India's wholesale price index hit a seven-month high last month 6.46 per cent, compared to an increase of 6.1 per cent in August, as the country struggles with slowing economic growth and rising prices.
Indian inflation at seven-month high as food and fuel prices surge
The wholesale price index, India’s main gauge of inflation, rose 6.46 per cent last month, compared to an increase of 6.1 per cent in August, official data released yesterday showed.
“Unrelenting food and fuel prices took September inflation to a seven-month high,” said Sujan Hajra, the chief economist at Anand Rathi, a financial services firm in Mumbai.
Food prices last month rose 18.4 per cent from the same period last year, with the cost of onions surging 322.94 per cent, while vegetables in general were up 89.37 per cent, the data showed. Fuel and power prices increased 10 per cent, with the weak rupee making imports more costly.
India’s economy faces challenges. Economic growth slumped to a decade low of 5 per cent in the latest financial year. At the same time the government has been grappling with large deficits and a flight of funds from emerging markets on signs of economic improvement in the United States. That sent the rupee tumbling to historic lows over the summer.
The rupee dipped on the latest inflation data, with the US dollar trading up 0.76 per cent at 61.54 rupees yesterday afternoon.
The IMF last week issued a forecast that India’s economy would grow by only 3.8 per cent this year compared to a previous prediction in July of 5.6 per cent.

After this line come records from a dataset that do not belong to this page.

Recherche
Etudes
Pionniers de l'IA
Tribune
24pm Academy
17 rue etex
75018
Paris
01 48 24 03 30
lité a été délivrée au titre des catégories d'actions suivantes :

The latest inflation figures support the case for another interest rate rise, some analysts say.
Raghuram Rajan, who took over as governor of the Reserve Bank of India (RBI) last month, unexpectedly lifted the central bank’s repo rate to 7.5 per cent from 7.25 per cent in an effort to curb inflation. (The repo rate is the interest rate at which the central bank buys government securities from commercial banks; a rising repo rate is meant to constrict the money supply and therefore fight inflation.)
Analysts are concerned that risks of increasing inflation have not gone away.

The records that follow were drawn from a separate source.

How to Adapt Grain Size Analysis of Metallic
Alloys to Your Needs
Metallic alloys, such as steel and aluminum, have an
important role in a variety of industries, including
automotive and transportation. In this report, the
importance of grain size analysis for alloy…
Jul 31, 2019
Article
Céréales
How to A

“Our discomfort on [the] future inflation trajectory emanates from the fact that policy changes and consumption boost caused ahead of the upcoming elections are expected to aggravate inflation further,”said Dhananjay Sinha, the head of institutional research at Emkay Global Financial Services, a brokerage based in Mumbai.

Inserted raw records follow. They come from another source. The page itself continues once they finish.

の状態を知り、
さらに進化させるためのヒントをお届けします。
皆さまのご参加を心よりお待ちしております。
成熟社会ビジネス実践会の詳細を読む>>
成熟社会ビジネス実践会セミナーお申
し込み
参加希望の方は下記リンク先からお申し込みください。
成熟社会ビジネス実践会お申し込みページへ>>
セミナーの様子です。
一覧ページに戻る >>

“Inflationary pressures we foresee include several import restrictions in combination with an expansionary government spending, a pickup in retail credit, possible widening of trade deficit, higher election related spending stimulating consumption and a rise in rural consumption on the back of a good monsoon.”
Emkay is forecasting a quarter-point rate increase at the central bank’s next monetary policy meeting, on October 29.
Mr Hajra at Anand Rathi, however, said that “despite inflation worries, low real growth suggests no rate action in the October monetary policy meeting”.
The central bank governor, Mr Rajan, a former IMF chief economist, said on Saturday in Washington that he “was not a superman” and admitted there had been “a little bit euphoria in India” surrounding his appointment as the RBI’s leader.
Mr Rajan indicated that there would be banking sector reforms that would make it easier for foreign banks to enter India.
“That is going to be a big, big opening because one could even contemplate taking over Indian banks and so on,” he said.